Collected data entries
= = = = =

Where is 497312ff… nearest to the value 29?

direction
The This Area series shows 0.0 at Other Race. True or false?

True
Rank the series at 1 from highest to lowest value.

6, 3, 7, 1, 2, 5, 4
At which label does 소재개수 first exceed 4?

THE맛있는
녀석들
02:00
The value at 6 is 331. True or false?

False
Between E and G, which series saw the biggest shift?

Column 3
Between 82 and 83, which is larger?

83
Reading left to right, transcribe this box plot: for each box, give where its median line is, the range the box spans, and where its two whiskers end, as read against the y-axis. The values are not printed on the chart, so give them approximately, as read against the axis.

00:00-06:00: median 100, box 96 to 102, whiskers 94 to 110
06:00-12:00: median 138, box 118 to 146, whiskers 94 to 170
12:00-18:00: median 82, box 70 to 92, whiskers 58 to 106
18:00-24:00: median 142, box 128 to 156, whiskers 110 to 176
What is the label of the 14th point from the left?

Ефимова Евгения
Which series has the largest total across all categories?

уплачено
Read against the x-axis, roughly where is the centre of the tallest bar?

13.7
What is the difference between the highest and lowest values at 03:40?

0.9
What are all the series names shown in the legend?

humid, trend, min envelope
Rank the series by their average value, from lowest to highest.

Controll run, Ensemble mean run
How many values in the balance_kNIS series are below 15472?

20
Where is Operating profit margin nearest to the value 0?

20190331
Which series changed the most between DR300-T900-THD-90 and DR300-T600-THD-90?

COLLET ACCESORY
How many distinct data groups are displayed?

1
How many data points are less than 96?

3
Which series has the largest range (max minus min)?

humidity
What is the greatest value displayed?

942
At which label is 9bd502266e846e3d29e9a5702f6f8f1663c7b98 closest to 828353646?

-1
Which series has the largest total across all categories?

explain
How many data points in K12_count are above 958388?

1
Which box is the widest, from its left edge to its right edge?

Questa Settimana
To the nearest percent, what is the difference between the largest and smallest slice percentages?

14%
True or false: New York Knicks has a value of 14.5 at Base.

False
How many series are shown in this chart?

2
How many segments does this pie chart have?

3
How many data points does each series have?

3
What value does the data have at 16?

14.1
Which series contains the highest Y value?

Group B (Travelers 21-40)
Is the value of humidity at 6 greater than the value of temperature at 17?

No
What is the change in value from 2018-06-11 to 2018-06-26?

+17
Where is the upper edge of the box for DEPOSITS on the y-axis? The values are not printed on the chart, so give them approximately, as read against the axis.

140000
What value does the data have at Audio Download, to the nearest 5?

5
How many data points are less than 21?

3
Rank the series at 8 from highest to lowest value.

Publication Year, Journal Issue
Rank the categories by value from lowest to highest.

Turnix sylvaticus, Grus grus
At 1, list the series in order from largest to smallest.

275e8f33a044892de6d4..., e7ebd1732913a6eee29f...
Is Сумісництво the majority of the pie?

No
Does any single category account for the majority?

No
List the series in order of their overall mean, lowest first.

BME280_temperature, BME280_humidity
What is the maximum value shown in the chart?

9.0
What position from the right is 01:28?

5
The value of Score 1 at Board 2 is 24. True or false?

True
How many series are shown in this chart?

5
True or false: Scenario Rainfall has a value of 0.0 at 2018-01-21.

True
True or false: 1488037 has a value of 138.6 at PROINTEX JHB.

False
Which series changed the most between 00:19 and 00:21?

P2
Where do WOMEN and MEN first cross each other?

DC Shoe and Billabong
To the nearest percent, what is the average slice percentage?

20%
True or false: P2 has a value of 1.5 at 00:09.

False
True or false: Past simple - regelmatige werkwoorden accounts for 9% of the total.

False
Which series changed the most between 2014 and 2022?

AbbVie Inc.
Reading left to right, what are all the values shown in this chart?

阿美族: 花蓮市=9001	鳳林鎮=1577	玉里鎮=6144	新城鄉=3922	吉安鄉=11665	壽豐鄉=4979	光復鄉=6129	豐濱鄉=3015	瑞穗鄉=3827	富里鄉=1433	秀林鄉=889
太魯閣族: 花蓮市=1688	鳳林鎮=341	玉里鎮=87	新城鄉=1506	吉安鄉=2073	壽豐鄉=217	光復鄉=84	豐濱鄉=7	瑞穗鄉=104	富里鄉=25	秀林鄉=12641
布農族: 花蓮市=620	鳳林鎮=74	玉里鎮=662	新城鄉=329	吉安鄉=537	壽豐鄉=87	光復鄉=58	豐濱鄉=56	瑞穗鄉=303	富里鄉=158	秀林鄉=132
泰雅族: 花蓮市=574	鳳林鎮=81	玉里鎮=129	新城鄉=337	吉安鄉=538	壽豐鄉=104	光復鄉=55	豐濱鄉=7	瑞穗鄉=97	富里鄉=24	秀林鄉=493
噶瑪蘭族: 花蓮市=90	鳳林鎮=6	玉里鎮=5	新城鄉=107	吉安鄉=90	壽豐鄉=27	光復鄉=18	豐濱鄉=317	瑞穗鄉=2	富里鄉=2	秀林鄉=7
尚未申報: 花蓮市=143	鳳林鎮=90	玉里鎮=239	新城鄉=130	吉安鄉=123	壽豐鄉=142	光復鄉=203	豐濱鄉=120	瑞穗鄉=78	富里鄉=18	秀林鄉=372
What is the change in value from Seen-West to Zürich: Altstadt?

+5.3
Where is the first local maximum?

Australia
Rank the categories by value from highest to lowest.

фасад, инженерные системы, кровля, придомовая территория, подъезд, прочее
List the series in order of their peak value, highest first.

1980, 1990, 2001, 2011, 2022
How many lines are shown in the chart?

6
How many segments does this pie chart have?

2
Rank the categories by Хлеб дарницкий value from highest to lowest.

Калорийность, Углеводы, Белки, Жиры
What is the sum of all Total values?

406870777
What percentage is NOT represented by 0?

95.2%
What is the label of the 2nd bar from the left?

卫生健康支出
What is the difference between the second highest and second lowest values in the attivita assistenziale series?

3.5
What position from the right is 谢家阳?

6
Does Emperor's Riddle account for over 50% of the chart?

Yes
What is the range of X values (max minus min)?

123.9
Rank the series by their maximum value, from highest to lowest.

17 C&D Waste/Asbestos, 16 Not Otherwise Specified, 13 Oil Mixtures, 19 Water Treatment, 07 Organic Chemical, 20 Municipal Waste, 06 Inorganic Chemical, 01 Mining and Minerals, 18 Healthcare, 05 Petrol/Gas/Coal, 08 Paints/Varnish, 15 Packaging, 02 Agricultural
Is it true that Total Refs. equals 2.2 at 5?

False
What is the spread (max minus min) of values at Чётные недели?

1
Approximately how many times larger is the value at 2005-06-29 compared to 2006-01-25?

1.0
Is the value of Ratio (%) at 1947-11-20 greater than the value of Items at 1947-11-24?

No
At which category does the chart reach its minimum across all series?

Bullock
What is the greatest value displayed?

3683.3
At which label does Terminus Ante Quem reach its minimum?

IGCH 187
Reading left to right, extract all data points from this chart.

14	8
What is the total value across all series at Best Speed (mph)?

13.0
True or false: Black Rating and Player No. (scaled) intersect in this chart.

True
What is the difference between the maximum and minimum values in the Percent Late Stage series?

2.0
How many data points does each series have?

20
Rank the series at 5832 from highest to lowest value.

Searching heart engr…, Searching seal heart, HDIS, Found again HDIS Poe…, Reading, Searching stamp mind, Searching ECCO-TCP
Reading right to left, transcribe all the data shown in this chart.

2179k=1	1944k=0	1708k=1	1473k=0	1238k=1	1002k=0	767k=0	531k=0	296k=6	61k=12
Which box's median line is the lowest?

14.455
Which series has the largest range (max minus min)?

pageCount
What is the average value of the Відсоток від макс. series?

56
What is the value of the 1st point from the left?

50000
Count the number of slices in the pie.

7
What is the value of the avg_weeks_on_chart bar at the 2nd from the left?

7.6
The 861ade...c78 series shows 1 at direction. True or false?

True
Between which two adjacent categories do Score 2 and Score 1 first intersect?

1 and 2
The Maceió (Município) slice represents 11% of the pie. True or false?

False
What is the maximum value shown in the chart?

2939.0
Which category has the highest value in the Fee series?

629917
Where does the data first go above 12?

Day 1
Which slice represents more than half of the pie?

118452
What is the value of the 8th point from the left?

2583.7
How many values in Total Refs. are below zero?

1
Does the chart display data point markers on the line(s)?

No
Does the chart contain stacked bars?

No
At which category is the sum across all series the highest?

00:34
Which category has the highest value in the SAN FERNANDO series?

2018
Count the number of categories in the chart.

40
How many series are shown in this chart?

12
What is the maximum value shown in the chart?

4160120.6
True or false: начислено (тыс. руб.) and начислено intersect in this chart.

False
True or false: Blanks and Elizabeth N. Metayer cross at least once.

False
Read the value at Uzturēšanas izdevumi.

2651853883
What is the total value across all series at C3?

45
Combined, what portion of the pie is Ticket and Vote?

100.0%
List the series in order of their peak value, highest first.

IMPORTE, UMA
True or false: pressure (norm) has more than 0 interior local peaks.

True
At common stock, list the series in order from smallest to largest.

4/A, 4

= = = = =

- Problem to solve: Rename "series" to "lines" in everything from the line containing "IMPORTE, UMA" down to the end of the records. Give those lines again with nothing else altered.

- Task solution:
IMPORTE, UMA
True or false: pressure (norm) has more than 0 interior local peaks.

True
At common stock, list the lines in order from smallest to largest.

4/A, 4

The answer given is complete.